Strasser reached out to Dr. Mark Sperbeck, a chiropractor who works on humans and animals of all sizes (from 3-pound tiger cub to 1,000-pound horse) and asked him to make a house call. Three adjustments later, it’s difficult to see a difference between #1 and its litter mates. The neck and spine are back in place and the cub is eating well. It’s actually a little larger than the other two.
According to Dr. Sperbeck, the cub’s top cervical bone (C1) was out of alignment. Since 95% of the body’s nerve impulses travel through this vertebra, he explained, it’s key to proper body function. “After the first adjustment, the cub slept for almost 24 hours and woke with improved mobility, strength and suckling ability,” said Strasser.
This is the first time that the Zoo has called in a chiropractor, but it has a long history of collaborating with medical experts from outside the Zoo. John the lion got a tooth pulled by local dentist Dr. David Sullivan just last week, Cincinnati Children’s Hospital has helped out with MRIs for various animals including Ali the aardvark, The Christ Hospital has assisted with gorilla ultrasounds and cardiac exams, and MedVet placed a feeding tube in a premature cheetah last year.
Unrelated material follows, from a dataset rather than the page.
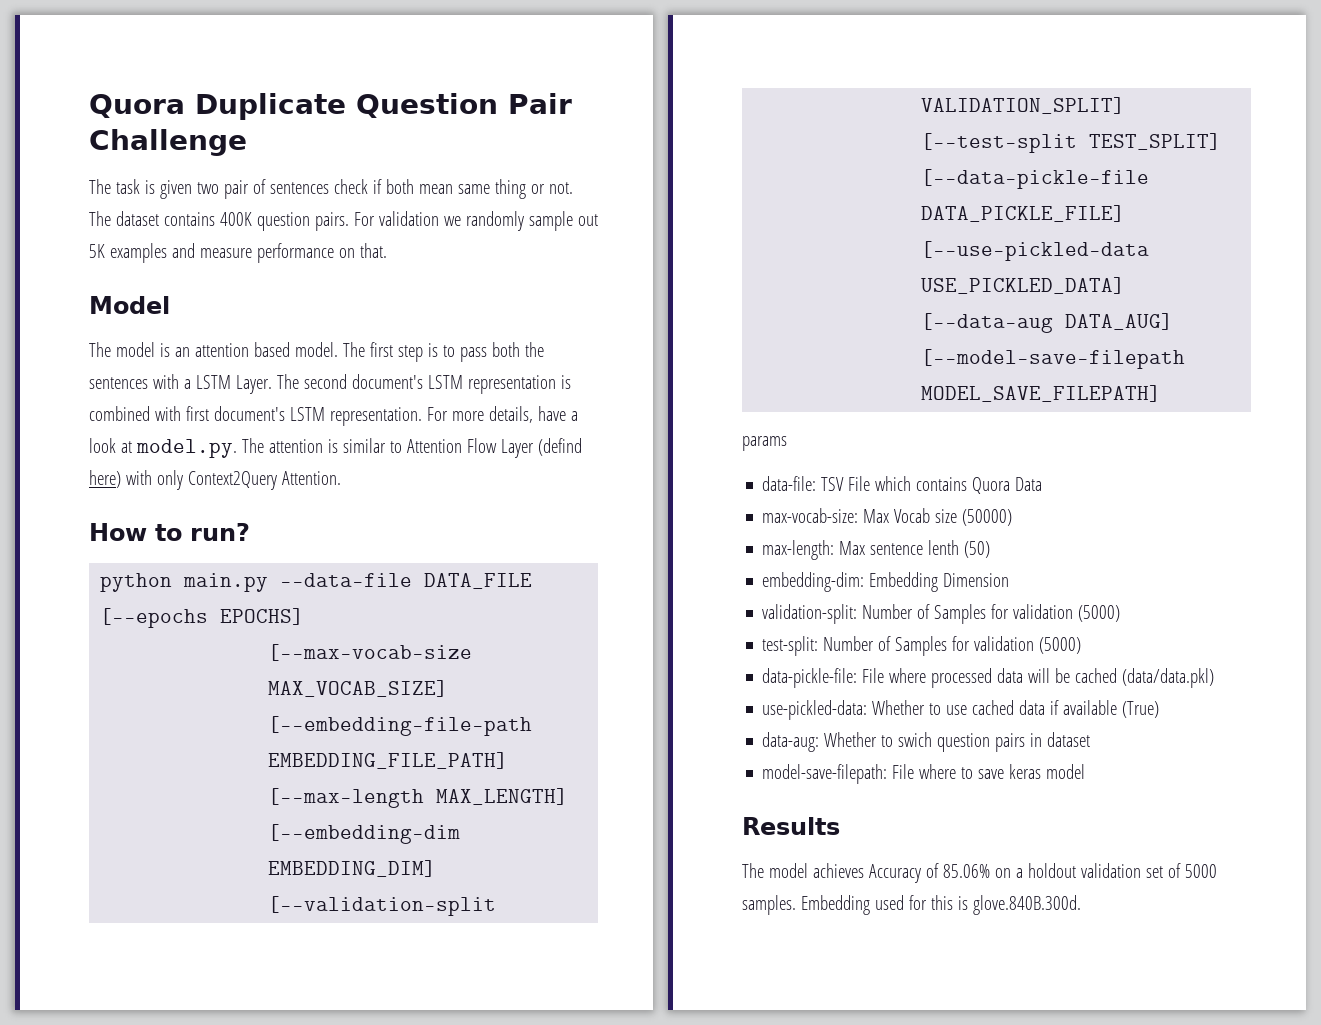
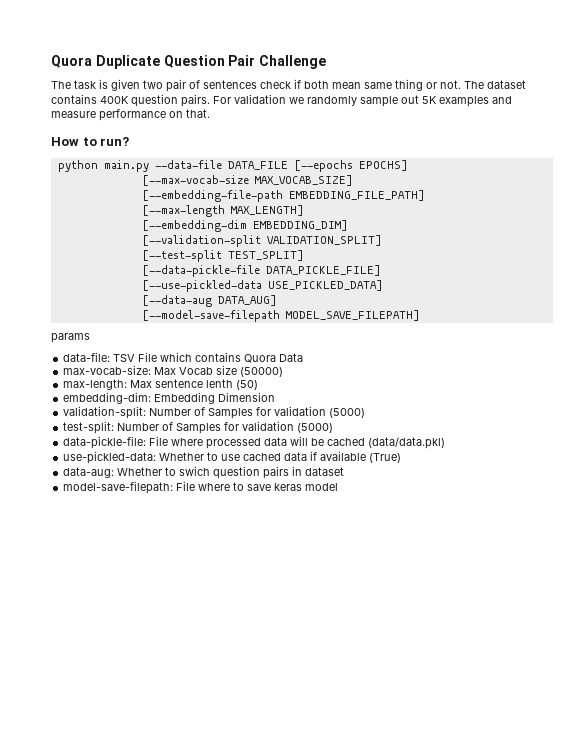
[89,296,170,314] [89,342,544,362] [89,374,571,394] [89,406,578,426] [89,438,582,458] [89,470,341,490] // Model // The model is an attention based model. The first step is to pass both the sentences with a LSTM Layer. The second document's LSTM representation is combined with first document's LSTM representation. For more details, have a look at model.py. The attention is similar to Attention Flow Layer (defind here) with only Context2Query Attention. -> (210, 113) none
[742,817,840,835] [742,863,1217,883] [742,895,1081,915] // Results // The model achieves Accuracy of 85.06% on a holdout validation set of 5000 samples. Embedding used for this is glove.840B.300d. -> (339, 487) none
The cubs are being cared for in the Zoo’s Nursery and will move to Cat Canyon when they’re weaned and no longer require constant care. Visitors should be able to see them playing and running around in their outdoor habitat in early spring.
Join us for a special Facebook Live from the nursery with the tiger cubs on Wednesday, February 22, at 11 a.m.
Malayan tigers are endangered with fewer than 500 left in the world. Major reasons for population decline include habitat destruction, fragmentation and poaching. The Zoo is committed to ensuring the survival of endangered tigers.